Bien souvent, cette évaluation se trouvera biaisée par l’affection dont bénéficie le politicien providentiel, et par la haine nourrie à l’encontre de ses opposants, suivant un mécanisme de raisonnement motivé. C’est le même raisonnement motivé qui conduit les parents à se trouver « aveuglés par l’amour » qu’ils portent à leurs enfants. Donnez-moi une raison (même douteuse) de continuer à penser que les vaccins causent l’autisme ou que le Covid-19 était un mensonge et j’y arriverai, car j’ai très envie de le croire.
Autre élément important, l’esprit est calibré par la sélection naturelle pour se préoccuper essentiellement de ce qui peut concrètement affecter les intérêts matériels et la réputation de l’individu et ceux de sa famille proche.
L’électeur moyen est, par comparaison, peu motivé par des dangers, éloignés dans le temps et l’espace, difficiles à percevoir directement, et atteignant surtout les autres – comme le changement climatique, l’échec d’une immunité vaccinale collective, ou le déclin de la confiance envers les institutions.
De manière générale, les citoyens ne sont pas incités à développer des connaissances véridiques sur les conséquences des politiques publiques. Cela demande du temps et de l’énergie, tandis que les chances qu’ils soient concrètement affectés personnellement sont souvent très faibles (certains économistes se demandent même pourquoi les gens vont voter).
A contrario, dans certains cercles sociaux, il peut y avoir des bénéfices sociaux immédiats et concrets (amitiés, followers, contrats) à exprimer ouvertement son soutien au climatoscepticisme ou aux mensonges de Trump.

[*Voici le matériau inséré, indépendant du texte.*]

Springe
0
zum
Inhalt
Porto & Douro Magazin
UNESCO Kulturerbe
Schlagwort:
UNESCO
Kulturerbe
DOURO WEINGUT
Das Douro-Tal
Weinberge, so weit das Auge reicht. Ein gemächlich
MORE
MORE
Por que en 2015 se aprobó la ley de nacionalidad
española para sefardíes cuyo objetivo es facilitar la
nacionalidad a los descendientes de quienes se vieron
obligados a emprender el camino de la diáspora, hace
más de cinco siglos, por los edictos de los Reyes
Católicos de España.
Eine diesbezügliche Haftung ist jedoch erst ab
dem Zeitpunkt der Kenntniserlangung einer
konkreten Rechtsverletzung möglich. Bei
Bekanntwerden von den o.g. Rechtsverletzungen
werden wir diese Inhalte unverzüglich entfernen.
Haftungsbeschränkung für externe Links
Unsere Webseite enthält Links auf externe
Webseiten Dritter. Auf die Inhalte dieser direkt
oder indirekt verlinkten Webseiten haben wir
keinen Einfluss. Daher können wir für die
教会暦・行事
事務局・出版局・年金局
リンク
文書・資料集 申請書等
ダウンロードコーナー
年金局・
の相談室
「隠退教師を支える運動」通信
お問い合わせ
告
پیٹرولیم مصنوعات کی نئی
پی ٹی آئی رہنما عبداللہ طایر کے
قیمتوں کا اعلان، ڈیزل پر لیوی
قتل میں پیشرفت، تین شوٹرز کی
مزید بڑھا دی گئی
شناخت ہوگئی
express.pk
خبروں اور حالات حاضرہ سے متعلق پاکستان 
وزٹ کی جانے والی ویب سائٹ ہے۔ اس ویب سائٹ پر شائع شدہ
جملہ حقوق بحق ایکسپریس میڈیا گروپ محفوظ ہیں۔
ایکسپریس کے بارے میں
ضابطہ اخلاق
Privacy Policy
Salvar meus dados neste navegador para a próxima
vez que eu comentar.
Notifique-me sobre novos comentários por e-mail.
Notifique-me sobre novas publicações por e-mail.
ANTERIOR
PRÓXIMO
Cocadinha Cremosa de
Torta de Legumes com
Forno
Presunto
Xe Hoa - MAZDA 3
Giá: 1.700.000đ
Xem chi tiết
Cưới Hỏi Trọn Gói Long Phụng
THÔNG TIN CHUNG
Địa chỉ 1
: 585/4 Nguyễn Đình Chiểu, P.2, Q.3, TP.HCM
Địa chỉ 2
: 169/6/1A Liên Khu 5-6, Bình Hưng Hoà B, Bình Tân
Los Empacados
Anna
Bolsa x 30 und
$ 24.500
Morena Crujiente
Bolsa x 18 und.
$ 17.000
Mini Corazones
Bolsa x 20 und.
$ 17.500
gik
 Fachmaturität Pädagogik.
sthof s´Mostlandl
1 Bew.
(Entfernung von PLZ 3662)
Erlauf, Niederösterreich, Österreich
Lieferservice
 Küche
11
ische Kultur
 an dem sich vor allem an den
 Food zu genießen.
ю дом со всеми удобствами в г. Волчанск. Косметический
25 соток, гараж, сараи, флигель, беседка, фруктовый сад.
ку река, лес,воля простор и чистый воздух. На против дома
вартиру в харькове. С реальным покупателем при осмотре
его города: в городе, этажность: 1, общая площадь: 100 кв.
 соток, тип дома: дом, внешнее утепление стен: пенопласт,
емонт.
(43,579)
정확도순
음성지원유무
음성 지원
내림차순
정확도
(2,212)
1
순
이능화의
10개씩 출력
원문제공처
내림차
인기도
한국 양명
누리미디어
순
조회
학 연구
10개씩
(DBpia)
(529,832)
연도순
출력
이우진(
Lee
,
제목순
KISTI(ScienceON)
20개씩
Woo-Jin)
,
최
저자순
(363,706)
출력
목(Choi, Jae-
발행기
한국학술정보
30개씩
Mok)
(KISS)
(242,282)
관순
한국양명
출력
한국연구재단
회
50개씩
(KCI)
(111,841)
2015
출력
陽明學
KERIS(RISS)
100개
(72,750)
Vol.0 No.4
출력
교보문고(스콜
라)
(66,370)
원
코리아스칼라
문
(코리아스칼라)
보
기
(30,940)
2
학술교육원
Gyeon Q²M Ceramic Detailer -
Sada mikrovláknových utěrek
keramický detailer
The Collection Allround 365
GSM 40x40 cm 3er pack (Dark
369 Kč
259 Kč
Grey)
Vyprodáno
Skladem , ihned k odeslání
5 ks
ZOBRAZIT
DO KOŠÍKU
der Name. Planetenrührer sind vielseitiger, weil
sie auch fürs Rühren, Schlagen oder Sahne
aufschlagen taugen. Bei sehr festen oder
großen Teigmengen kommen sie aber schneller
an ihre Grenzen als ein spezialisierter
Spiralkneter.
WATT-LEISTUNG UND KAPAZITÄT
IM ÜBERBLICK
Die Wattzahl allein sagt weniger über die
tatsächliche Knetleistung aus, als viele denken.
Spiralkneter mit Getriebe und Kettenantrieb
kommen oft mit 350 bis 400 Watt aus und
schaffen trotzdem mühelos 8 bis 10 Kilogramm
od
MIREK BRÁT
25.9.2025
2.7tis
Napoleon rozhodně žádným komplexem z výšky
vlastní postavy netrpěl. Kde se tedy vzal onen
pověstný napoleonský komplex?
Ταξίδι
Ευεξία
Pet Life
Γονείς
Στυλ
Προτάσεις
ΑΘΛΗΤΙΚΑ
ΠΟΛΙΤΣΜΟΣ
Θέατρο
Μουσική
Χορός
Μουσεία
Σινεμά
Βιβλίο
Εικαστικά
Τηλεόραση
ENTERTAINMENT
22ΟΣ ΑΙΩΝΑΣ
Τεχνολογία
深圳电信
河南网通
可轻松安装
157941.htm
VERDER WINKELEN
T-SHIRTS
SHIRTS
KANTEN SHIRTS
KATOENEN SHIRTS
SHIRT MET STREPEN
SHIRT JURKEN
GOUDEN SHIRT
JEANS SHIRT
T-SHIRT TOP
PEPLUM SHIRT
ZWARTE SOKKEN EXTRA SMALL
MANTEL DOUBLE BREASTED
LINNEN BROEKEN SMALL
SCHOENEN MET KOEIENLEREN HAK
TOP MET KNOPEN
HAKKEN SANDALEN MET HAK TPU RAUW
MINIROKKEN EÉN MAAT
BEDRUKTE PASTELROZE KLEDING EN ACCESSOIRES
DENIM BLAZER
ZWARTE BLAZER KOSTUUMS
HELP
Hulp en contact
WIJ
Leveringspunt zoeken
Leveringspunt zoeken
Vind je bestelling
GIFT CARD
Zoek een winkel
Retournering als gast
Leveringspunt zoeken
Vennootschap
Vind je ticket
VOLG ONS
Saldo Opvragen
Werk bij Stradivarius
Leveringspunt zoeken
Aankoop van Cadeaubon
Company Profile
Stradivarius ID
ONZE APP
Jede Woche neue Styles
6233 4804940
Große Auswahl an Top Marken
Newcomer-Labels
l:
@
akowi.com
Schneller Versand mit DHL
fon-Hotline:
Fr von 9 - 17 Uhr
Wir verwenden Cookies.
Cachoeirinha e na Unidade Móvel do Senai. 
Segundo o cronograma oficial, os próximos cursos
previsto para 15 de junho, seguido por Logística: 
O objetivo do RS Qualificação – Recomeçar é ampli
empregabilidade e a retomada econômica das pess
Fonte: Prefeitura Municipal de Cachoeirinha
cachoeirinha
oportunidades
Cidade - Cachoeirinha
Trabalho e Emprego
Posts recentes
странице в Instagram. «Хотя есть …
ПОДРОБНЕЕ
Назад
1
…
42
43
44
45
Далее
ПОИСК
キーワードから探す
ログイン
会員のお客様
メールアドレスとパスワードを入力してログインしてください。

Journalisme d’investigation et recherche scientifique reposent sur l’échange contradictoire et la vigilance des pairs, et ces professionnels sont incités, en raison de l’impact sur leur réputation, à se corriger quand ils se trompent. En ce qui concerne la science, l’accumulation de données statistiques et expérimentales convergentes permet à des conclusions d’acquérir une fiabilité infiniment supérieure à celle de l’opinion de sens commun. Les politiciens populistes, les sites de fake news et les stars de YouTube ne sont, quant à eux, soumis à aucune de ces contraintes intellectuelles et éditoriales. Or, ces connaissances sur la hiérarchie des témoignages et des méthodes ne vont pas de soi : elles doivent être enseignées et apprises.
En l’absence d’éducation politique et scientifique idoine, nombre de citoyens ne sont donc pas armés sur le plan cognitif pour saisir ce qui confère une autorité supérieure aux journalistes professionnels ou aux scientifiques sur les affirmations du premier démagogue venu.
Dans ce contexte, investir dans l’enseignement des fondements des autorités journalistique et scientifique, dans la responsabilisation des plates-formes numériques, mais aussi dans la réduction des inégalités économiques et de l’impunité des élites apparaît comme indispensable.
Il convient toutefois de nuancer l’idée que nous serions parvenus à une ère de « post-vérité ». La diffusion de fausses rumeurs et le cynisme ont toujours existé. La pensée motivée, le tribalisme politique et le goût pour les théories du complot trouvent leurs fondements dans notre psychologie fondamentale et des ressentiments socio-économiques, plus que dans le développement des réseaux sociaux et d’Internet.